My read: at minimum, do NOT silently NOP-class to 0. The qbert byte-walker's correctness depends on the upper 8 bytes of every LQ. Even if we land "Option B" first (keep the trap), the next chapter genuinely should be the 128-bit GPR pivot.
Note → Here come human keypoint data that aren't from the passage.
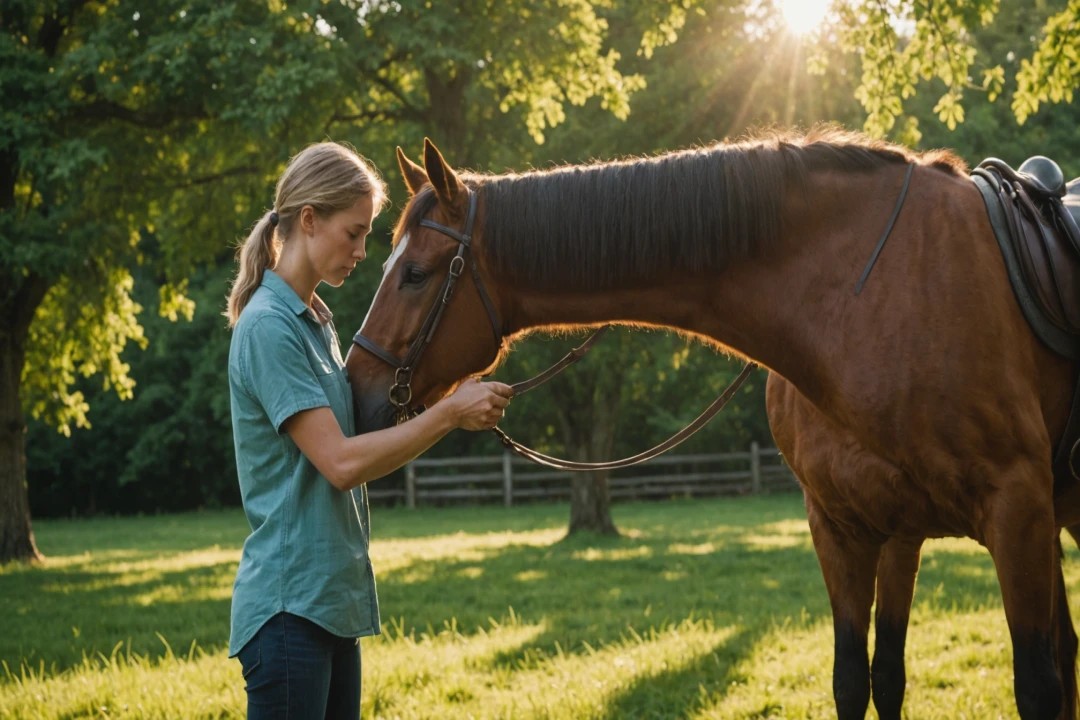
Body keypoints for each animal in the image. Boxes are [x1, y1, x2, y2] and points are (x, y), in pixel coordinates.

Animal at [345, 127, 1080, 719]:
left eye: (415, 275)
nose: (357, 390)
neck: (865, 296)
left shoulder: (1014, 511)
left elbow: (1036, 687)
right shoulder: (861, 529)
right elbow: (866, 681)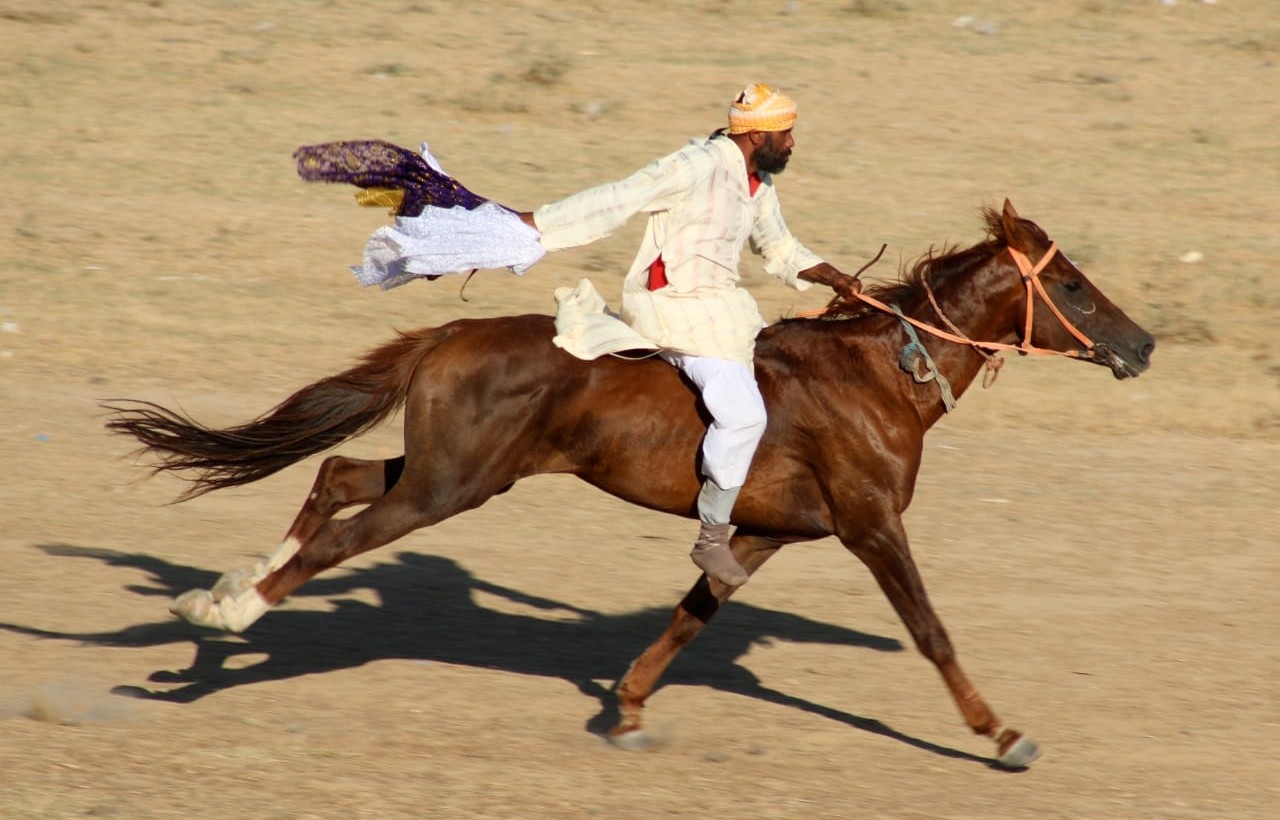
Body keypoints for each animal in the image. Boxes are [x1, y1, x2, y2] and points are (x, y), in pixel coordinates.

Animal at [104, 202, 1157, 762]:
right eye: (1072, 284)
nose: (1142, 343)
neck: (881, 377)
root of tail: (451, 331)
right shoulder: (869, 524)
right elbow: (932, 629)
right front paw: (1001, 732)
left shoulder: (761, 532)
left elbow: (692, 615)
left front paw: (630, 706)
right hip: (450, 488)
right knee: (338, 535)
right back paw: (227, 615)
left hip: (445, 469)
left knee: (334, 473)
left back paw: (224, 592)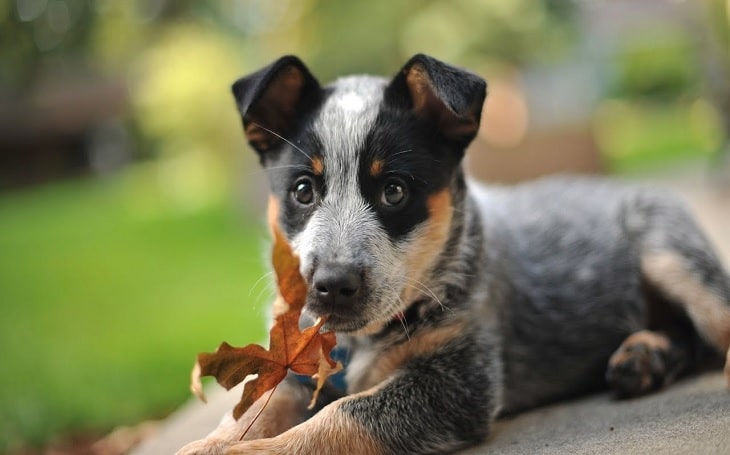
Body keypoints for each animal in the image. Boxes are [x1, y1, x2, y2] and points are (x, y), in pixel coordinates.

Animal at [178, 54, 728, 455]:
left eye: (394, 191)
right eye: (302, 190)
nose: (331, 285)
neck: (358, 343)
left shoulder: (458, 384)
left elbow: (342, 416)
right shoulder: (294, 371)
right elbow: (247, 414)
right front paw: (206, 445)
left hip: (670, 251)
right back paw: (644, 357)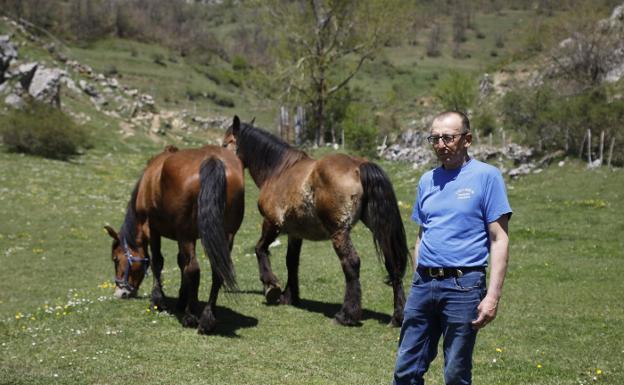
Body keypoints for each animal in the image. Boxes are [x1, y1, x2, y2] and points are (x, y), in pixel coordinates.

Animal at [105, 142, 244, 332]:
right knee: (217, 270)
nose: (120, 292)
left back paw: (191, 316)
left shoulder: (153, 230)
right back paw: (209, 315)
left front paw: (158, 300)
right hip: (225, 235)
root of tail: (213, 160)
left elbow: (157, 261)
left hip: (186, 234)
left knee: (194, 269)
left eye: (116, 259)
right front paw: (182, 298)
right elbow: (180, 263)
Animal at [224, 115, 410, 326]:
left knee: (351, 263)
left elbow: (260, 249)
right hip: (378, 228)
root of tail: (358, 166)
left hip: (339, 232)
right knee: (392, 262)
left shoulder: (272, 223)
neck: (279, 170)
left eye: (226, 143)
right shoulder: (295, 233)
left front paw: (271, 286)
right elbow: (291, 261)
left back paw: (346, 315)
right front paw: (289, 296)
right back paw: (397, 316)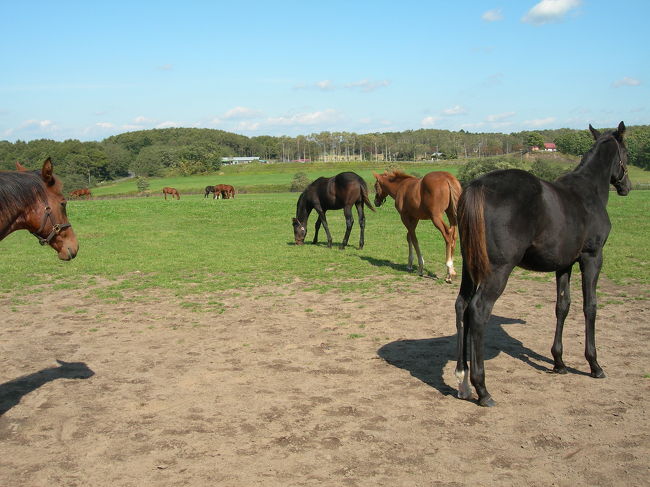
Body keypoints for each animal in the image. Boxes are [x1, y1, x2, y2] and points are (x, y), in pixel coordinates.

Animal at [454, 123, 632, 408]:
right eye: (626, 153)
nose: (626, 186)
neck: (588, 192)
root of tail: (477, 186)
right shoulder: (592, 257)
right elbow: (590, 307)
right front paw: (594, 365)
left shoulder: (563, 264)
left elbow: (562, 306)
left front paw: (559, 362)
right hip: (498, 271)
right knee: (478, 310)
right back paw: (482, 390)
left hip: (469, 266)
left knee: (461, 306)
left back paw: (462, 381)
This is the right moment to step back and frame the broader question with Codex. The MMI-narrow-decode cadence has worked beautifully for ops where low-32-bit semantics happen to suffice (PCPYLD, PSUBB, PNOR, PAND). It hits a wall at upper-half ops. Either:

  1. Bite the 128-bit GPR bullet now (Ch283 = "expand regfile to 128 bits + propagate through every LQ/SQ/SD/PCPYLD/... writeback").
  2. Accept that qbert is "as far as we can get" without 128-bit GPRs and pivot to a different ELF (homebrew that's 32-bit-clean) or to hardware-facing deliverables.

I'd recommend (1) is the right next move — qbert has been a productive test vector, and the SIMD byte-walker shape is universal across PS2 stdlib code. Future game ELFs will hit the same wall.

Files changed

  • rtl/ee/ee_core_stub.sv — 5 surgical edits.
  • sim/tb/integration/tb_ee_core_pand.sv — new focused TB.
  • sim/Makefile — target + both regression lists.

Regression

In flight; expected 170/170.

Pattern review (12 chapters)

Ch Blocker Edits Pattern
271 SQ first qbert 5 NEW 4-beat write
272 DADDU 4 NEW ALU-low-32
273 SYSCALL HLE 2 NEW gated dispatcher
274 BEQL 6 NEW branch+squash
275 SD 7 REUSE SQ counter
276 DSLL 4 REUSE DADDU
277 BNEL 6 REUSE BEQL squash
278 PCPYLD 4 NEW MMI narrow-decode
279 LQ 5 REUSE LW path
280 PSUBB 5 REUSE MMI narrow (byte-SIMD new)
281 PNOR 5 REUSE MMI narrow + NOR arm
282 PAND 5 REUSE MMI narrow + AND arm

5 NEW patterns + 7 REUSE chapters. The reuse density is at its peak right now, but Ch283 PCPYUD is signaling that the "low-32-only" approximation has reached its natural boundary. Codex's framing on whether to widen the regfile or pivot elsewhere will set the direction for the next stretch.